Shanghai, Bharata Online - Seorang analis mengatakan, produsen chip memori Tiongkok, ChangXin Memory Technologies (CXMT), ditutup pada harga 49 yuan (sekitar 131 ribu rupiah) pada debutnya di Pasar Saham Shanghai STAR, Senin (27/7), memicu kenaikan luas di seluruh saham Tiongkok dengan indeks utama semuanya naik secara signifikan.

Sebagian besar sektor di pasar saham Tiongkok naik pada hari Senin (27/7), dengan indeks acuan Shanghai Composite naik 1,15 persen menjadi 3.858,25 poin, indeks Shenzhen Component ditutup 2,72 persen lebih tinggi pada 14.148,73 poin, dan indeks ChiNext naik 3,16 persen untuk ditutup pada 3.590,79 poin.

"CXMT mendominasi berita utama hari ini, dan debutnya memberikan dorongan yang cukup besar pada selera risiko yang membaik setelah beberapa minggu yang kurang menggembirakan.

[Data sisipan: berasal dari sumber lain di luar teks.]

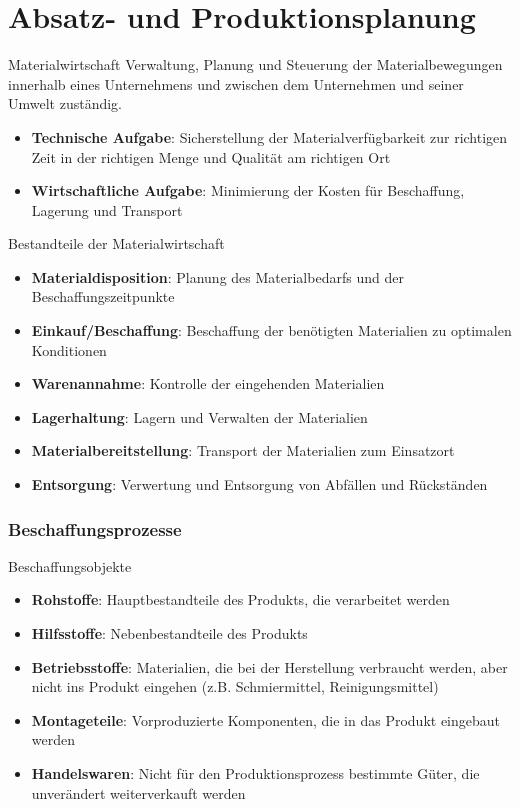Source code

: \section{Absatz- und Produktionsplanung}

\begin{definition}{Materialwirtschaft}
     Verwaltung, Planung und Steuerung der Materialbewegungen innerhalb eines Unternehmens und zwischen dem Unternehmen und seiner Umwelt zuständig. 
\begin{itemize}
    \item \textbf{Technische Aufgabe}: Sicherstellung der Materialverfügbarkeit zur richtigen Zeit in der richtigen Menge und Qualität am richtigen Ort
    \item \textbf{Wirtschaftliche Aufgabe}: Minimierung der Kosten für Beschaffung, Lagerung und Transport
\end{itemize}

\end{definition}

\begin{definition}{Bestandteile der Materialwirtschaft}
\begin{itemize}
    \item \textbf{Materialdisposition}: Planung des Materialbedarfs und der Beschaffungszeitpunkte
    \item \textbf{Einkauf/Beschaffung}: Beschaffung der benötigten Materialien zu optimalen Konditionen
    \item \textbf{Warenannahme}: Kontrolle der eingehenden Materialien
    \item \textbf{Lagerhaltung}: Lagern und Verwalten der Materialien
    \item \textbf{Materialbereitstellung}: Transport der Materialien zum Einsatzort
    \item \textbf{Entsorgung}: Verwertung und Entsorgung von Abfällen und Rückständen
\end{itemize}
\end{definition}

\subsubsection{Beschaffungsprozesse}

\begin{definition}{Beschaffungsobjekte}
\begin{itemize}
    \item \textbf{Rohstoffe}: Hauptbestandteile des Produkts, die verarbeitet werden
    \item \textbf{Hilfsstoffe}: Nebenbestandteile des Produkts
    \item \textbf{Betriebsstoffe}: Materialien, die bei der Herstellung verbraucht werden, aber nicht ins Produkt eingehen (z.B. Schmiermittel, Reinigungsmittel)
    \item \textbf{Montageteile}: Vorproduzierte Komponenten, die in das Produkt eingebaut werden
    \item \textbf{Handelswaren}: Nicht für den Produktionsprozess bestimmte Güter, die unverändert weiterverkauft werden
\end{itemize}
\end{definition}

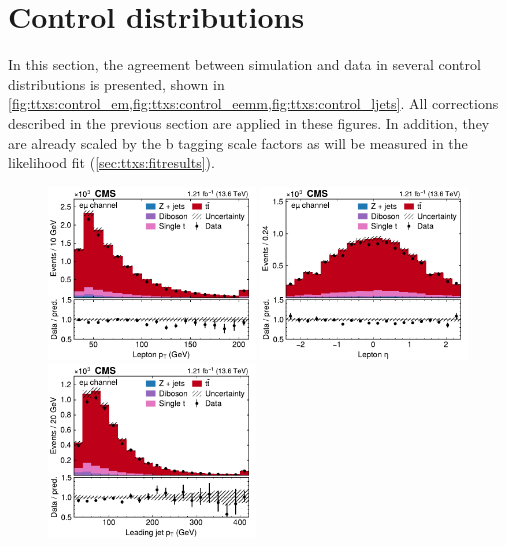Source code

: \section{Control distributions}
\label{sec:ttxs:control}

In this section, the agreement between simulation and data in several control distributions is presented, shown in \cref{fig:ttxs:control_em,fig:ttxs:control_eemm,fig:ttxs:control_ljets}. All corrections described in the previous section are applied in these figures. In addition, they are already scaled by the b tagging scale factors as will be measured in the likelihood fit (\cref{sec:ttxs:fitresults}).

\begin{figure}[!hp]
\centering
\includegraphics[width=0.49\textwidth]{figures/ttxs/lep_pt_em.pdf}
\hfill
\includegraphics[width=0.49\textwidth]{figures/ttxs/lep_eta_em.pdf}
\includegraphics[width=0.49\textwidth]{figures/ttxs/1st_jet_pt_em.pdf}

\end{figure}

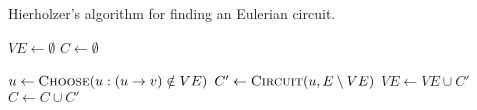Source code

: 
\begin{algorithm}[H]
  \caption{Hierholzer's algorithm for finding an Eulerian circuit.}
  \label{alg:eulerian-circuit-hierholzer}
  \begin{algorithmic}
    \State $VE \gets \emptyset$
    \State $C \gets \emptyset$

    \Statex
      \State $u \gets \Call{Choose}{u : (u \to v) \notin VE}$
      \State $C' \gets \Call{Circuit}{u, E \setminus VE}$
      \State $VE \gets VE \cup C'$
      \State $C \gets C \cup C'$
    \EndWhile
  \end{algorithmic}
\end{algorithm}
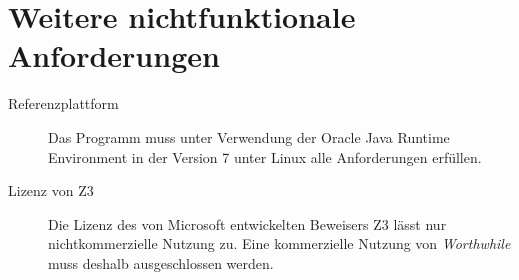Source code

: \section{Weitere nichtfunktionale Anforderungen}%

\begin{description}%
    \item [Referenzplattform] Das Programm muss unter Verwendung der Oracle Java Runtime Environment in der Version 7 unter Linux alle Anforderungen erfüllen.
    \item [Lizenz von Z3] Die Lizenz des von Microsoft entwickelten Beweisers Z3 lässt nur nichtkommerzielle Nutzung zu. Eine kommerzielle Nutzung von \emph{Worthwhile} muss deshalb ausgeschlossen werden.
\end{description}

Kenaikan tersebut juga sangat luas -- lebih dari 5.000 saham yang terdaftar di daratan Tiongkok naik pada hari Senin (27/7), sementara hanya beberapa ratus yang turun. Bahan bangunan, baterai, farmasi, saham terkait konsumen, semuanya termasuk di antara saham-saham yang berkinerja lebih baik. Sekarang, sebagian dari itu mungkin karena CXMT telah menciptakan kelebihan likuiditas yang signifikan menjelang pencatatannya (dengan) investor mengumpulkan uang tunai atau menahan diri untuk membeli saham lain saat mereka mempersiapkan debut ini. Tetapi begitu pasar berhasil menyerap pencatatan baru yang sangat besar itu, sebagian dari uang yang disisihkan itu tampaknya telah kembali ke saham lain," jelas Timothy Pope, Analis Pasar untuk China Global Television Network (CGTN).

Harga saham CXMT naik 465,82 persen pada hari Senin (27/7) dari harga IPO-nya sebesar 8,66 yuan (sekitar 23 ribu), dengan omset harian melebihi 140 miliar yuan (sekitar 374 triliun rupiah).

Saham tersebut mengakhiri hari perdagangan pertamanya dengan kapitalisasi pasar lebih dari 3,2 triliun yuan (sekitar 8.552 triliun rupih), mengukuhkan posisinya sebagai perusahaan terdaftar terbesar berdasarkan nilai pasar di pasar saham A.

Debut yang luar biasa ini mengakhiri rangkaian IPO bersejarah dengan total pendapatan yang diharapkan melebihi 66 miliar yuan, menjadikannya IPO terbesar sepanjang sejarah di bursa inovasi sains dan teknologi Tiongkok.

"Namun, debut CXMT sendiri sangat mencengangkan. Kita sering menggunakan kata-kata seperti 'lonjakan' dan pada hari-hari seperti ini, saya menyesalinya, karena itu membuat saya seperti tidak memiliki kata yang cukup dramatis untuk menggambarkan perusahaan yang naik hampir 500 persen dan menjadi perusahaan terdaftar paling berharga di daratan Tiongkok pada hari pertama perdagangannya. CXMT ditutup 465,8 persen lebih tinggi, memberikannya valuasi pasar sekitar 3,3 triliun yuan (sekitar 176,5 triliun rupiah). Namun, hal itu disertai dengan peringatan penting, hanya 6,73 persen saham perusahaan yang dapat diperdagangkan secara bebas hari ini. Dan dengan berbagai kelompok saham yang dikunci untuk jangka waktu mulai dari enam bulan hingga tiga tahun, akan butuh waktu sebelum pasar menghadapi ujian yang berarti atas valuasi baru yang sangat besar itu," ujar Pope.

Ia juga mencatat bahwa pasar saham Tiongkok akan menyaksikan minggu yang sibuk karena serangkaian sinyal akan dirilis, yang berpotensi memengaruhi keputusan perdagangan investor baik dalam jangka pendek maupun menengah.

"Ke depan, untuk sisa minggu ini, akan menjadi minggu yang sibuk. Kita akan mengadakan pertemuan industri selama dua hari tentang standar baterai solid-state yang berlangsung hari ini dan besok (dan) angka PMI resmi bulan Juli pada hari Jumat. Dan, tentu saja, peristiwa utama minggu ini adalah komunike dari pertemuan ekonomi Politbiro yang diharapkan pada bulan Juli. Investor pasti akan meneliti dokumen tersebut untuk mencari sinyal tentang properti, likuiditas, konsumsi, dan dukungan ekonomi yang lebih luas serta arah kebijakan yang kemungkinan akan memandu perdagangan dalam jangka pendek dan menengah," katanya.